Second, the United States retains a compelling interest, for humanitarian as well as strategic reasons, in helping fragile states—as well as more stable developing countries—improve their institutional performance. Unfortunately, the U.S. government's recent approach to state fragility has been reactive, fragmented, militarized, under-resourced, and self-contained. The conclusion calls on the United States to formulate a preventive, government-wide "fragile states strategy" that can be tailored to local conditions. As part of such a strategy, the U.S. government should adapt its conventional development aid and policy to the realities of fragile states; invest in the civilian U.S. capabilities necessary to advance good governance and security in such contexts; and rebalance the military, diplomatic, and development components of its engagement. Most importantly, it must embrace a multilateral approach to the problem of state fragility, coordinating its efforts with like-minded donor governments and international institutions to share the burdens and increase the legitimacy of its state-building initiatives.
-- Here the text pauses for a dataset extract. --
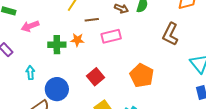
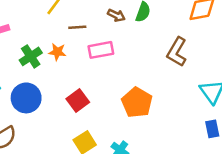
green cross: (57, 45) -> (31, 56), turned -36
blue circle: (57, 89) -> (26, 98), moved

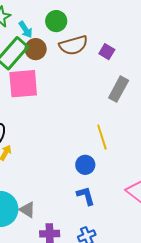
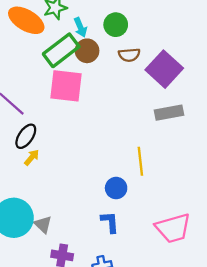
brown semicircle: (73, 45) -> (129, 55), size x0.7
purple square: (107, 52) -> (164, 69), size x2.0
gray rectangle: (119, 89) -> (169, 113), turned 40

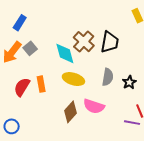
Finally, developing a generic fragile state strategy is not enough. The United States and other international actors must also formulate targeted interventions to cut connections between fragile statehood and transnational threats where these exist, shaping incentives and deploying resources that bolster the capacity and the will of vulnerable regimes to exercise responsible sovereignty, including curtailing spillovers across their borders. The Conclusion outlines specific initiatives that rich world countries can take to mitigate the risks from fragile states; these include modifying some of their own counterproductive policies (such as source control approaches to counter-narcotics) that inadvertently exacerbate state weakness and vulnerability. At the same time, policymakers must design and implement such threat-specific initiatives in a manner that complements rather than undermines more broad-based efforts to advance sustainable economic growth, promote good governance, and advance human security. Some trade-offs will be inevitable, of course. But the United States and its international partners should beware pursuing short-term "fixes" to perceived threats—like bolstering authoritarian regimes to combat terrorism or ensure steady access to oil resources—that may undercut the long-term pursuit of resilient, effective, and accountable state institutions.